Two masters degrees and I'm working with my hands...

...and it is satisfying.

Way back in 2006, I decided that I wanted to go to graduate school for archiving. I'd gotten a random internship at the National Archives Northeast Region facility in Waltham, MA, as the result of a class assignment to write a cover letter and resume for a job we'd like to have someday (story for another time, I promise). The more I look back on that decision, the more I realize I made it because I know I'm good at school, and I don't know if I'm good at working. (What? Stacking the deck in your favor is totally acceptable.) So I spent three more years in the realm of higher education, became as jaded with higher education as Jay-Z is with hos, and walked away with two masters degrees...right into an economy that had shit the bed.

Guess what?

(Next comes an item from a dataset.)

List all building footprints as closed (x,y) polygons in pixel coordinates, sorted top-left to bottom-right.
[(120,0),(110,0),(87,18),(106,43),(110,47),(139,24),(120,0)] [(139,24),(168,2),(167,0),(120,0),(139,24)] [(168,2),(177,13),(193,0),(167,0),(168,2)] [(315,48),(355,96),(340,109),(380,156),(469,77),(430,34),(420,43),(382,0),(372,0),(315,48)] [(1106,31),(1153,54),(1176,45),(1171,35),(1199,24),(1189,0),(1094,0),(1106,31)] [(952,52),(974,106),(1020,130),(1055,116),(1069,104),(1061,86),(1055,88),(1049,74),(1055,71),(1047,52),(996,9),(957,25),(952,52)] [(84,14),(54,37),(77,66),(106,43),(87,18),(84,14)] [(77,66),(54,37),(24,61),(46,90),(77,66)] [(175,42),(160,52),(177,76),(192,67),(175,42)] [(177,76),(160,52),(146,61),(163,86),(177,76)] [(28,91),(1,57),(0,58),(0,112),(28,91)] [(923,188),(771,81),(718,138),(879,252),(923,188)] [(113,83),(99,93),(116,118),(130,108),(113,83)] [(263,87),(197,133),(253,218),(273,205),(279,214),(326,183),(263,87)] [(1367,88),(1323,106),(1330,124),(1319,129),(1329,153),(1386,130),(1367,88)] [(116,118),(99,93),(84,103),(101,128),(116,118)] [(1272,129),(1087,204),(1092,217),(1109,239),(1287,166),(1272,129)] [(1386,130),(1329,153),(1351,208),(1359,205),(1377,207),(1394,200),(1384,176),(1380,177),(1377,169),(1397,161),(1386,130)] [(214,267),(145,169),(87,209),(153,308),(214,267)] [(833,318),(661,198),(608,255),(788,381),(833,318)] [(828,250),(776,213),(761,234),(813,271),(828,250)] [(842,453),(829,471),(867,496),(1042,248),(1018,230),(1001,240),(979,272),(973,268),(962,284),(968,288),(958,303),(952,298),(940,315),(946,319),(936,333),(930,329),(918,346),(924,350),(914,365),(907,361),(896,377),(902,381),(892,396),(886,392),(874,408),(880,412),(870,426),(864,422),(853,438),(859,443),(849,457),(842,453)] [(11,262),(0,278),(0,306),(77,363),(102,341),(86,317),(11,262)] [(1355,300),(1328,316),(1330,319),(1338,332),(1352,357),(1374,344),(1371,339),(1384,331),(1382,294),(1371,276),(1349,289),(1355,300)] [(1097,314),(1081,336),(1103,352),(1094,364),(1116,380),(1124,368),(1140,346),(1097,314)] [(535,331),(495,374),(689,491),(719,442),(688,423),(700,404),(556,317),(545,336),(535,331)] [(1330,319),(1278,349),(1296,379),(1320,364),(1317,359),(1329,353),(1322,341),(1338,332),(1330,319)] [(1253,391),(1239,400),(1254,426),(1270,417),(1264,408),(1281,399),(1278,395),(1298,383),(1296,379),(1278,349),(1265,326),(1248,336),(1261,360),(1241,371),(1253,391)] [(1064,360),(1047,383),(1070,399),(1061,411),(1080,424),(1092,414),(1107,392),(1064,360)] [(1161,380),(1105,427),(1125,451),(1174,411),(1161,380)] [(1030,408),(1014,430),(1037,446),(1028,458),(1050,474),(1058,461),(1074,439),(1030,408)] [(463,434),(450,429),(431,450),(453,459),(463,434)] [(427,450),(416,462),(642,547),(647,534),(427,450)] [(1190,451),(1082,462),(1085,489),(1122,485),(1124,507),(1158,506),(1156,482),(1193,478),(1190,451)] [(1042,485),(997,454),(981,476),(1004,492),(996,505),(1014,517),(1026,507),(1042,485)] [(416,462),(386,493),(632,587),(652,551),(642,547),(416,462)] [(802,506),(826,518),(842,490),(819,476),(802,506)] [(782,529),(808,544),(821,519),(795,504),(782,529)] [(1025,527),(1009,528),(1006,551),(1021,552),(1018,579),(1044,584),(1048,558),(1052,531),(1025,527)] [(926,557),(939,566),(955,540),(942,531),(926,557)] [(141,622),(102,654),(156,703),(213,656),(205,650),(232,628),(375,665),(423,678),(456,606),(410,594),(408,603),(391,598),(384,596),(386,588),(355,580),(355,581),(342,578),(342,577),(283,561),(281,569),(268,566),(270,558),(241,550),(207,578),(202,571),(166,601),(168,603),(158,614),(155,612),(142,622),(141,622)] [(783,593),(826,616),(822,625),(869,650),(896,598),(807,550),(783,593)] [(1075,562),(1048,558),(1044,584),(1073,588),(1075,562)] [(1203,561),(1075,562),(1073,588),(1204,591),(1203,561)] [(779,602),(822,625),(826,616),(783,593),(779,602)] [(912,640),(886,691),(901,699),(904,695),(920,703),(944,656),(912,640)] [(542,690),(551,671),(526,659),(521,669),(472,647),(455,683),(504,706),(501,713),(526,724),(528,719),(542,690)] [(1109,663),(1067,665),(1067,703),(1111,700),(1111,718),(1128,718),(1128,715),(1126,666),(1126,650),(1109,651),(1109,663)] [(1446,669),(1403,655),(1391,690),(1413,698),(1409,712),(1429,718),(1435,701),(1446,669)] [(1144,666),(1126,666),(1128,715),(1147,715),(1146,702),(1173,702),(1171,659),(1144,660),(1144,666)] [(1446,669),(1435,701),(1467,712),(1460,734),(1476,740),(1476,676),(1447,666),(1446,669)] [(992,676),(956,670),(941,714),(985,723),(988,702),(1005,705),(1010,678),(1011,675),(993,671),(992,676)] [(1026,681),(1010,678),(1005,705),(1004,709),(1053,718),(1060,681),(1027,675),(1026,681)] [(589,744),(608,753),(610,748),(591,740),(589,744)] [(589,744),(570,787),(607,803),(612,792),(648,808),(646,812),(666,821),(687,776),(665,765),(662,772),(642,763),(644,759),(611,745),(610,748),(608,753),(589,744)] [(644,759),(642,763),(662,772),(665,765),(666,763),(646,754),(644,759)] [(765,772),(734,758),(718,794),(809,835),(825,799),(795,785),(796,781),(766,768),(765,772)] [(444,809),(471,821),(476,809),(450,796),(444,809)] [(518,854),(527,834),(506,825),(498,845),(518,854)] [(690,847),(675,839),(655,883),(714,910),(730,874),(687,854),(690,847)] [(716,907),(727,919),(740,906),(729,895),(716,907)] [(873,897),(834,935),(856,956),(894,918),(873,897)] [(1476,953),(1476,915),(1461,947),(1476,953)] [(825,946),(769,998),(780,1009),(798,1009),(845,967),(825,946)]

Two masters degrees don't mean shit when you don't have much practical experience and the majority of your field is dependent on donations or public funding. Money vanishes real damn fast when donors are seeing their 401Ks shrivel up like grapes in the Arizona desert. I applied for archiving jobs for six months while working a paid internship as a technical writer (Hallelujah, recruiting software company that hired me for three months and kept me for over three years!).

When nothing came through, I took a job as a technical writer for a financial software company. I had been trained as an undergrad and spent three years in the field, so I figured I could handle the job. And, y'know, I like eating food and sleeping indoors, so those bills had to get paid somehow. My mistake. Apparently being clueless about the financial sector is a bad thing when you combine it with a manager who can't train you and an I'm-overwhelmed-so-I-no-longer-give-a-shit attitude. I was laid off/fired from my first real job ever after eight months. Cue four-month depression spiral as I ate through my savings and wondered what the hell was wrong with me.

Two months ago, Bossman got me a job as a server assembler at the company he works for. I was (and am) excited. The pay was half-decent, I could start saving again, and I was contributing to society again. But - and for most of my family and several people I care about this is a big-ass but - I'm "wasting" my education, because I'm working with my hands.

Fuck all y'all.

My Dad is one of the smartest men I know, and he has spent his life building everything from model ships to houses. But he and my mom keep telling me that this job is temporary. They (and the rest of my family, and a few friends) ask if I'm still looking for work. Because using power drills and box cutters and vise grips is clearly beneath someone with a couple extra pieces of paper.

But I like working with my hands. Assembling servers is a series of discrete tasks that are easily completed and checked for quality. The servers I build are (mostly) going to the American military, to help soldiers' spot threats before they become issues. And I even get to do a tiny bit of software configuration, which I enjoy. Plus Bossman is fun to work with. So what if I have two advanced degrees? They'll make dandy placemats when I get around to laminating them.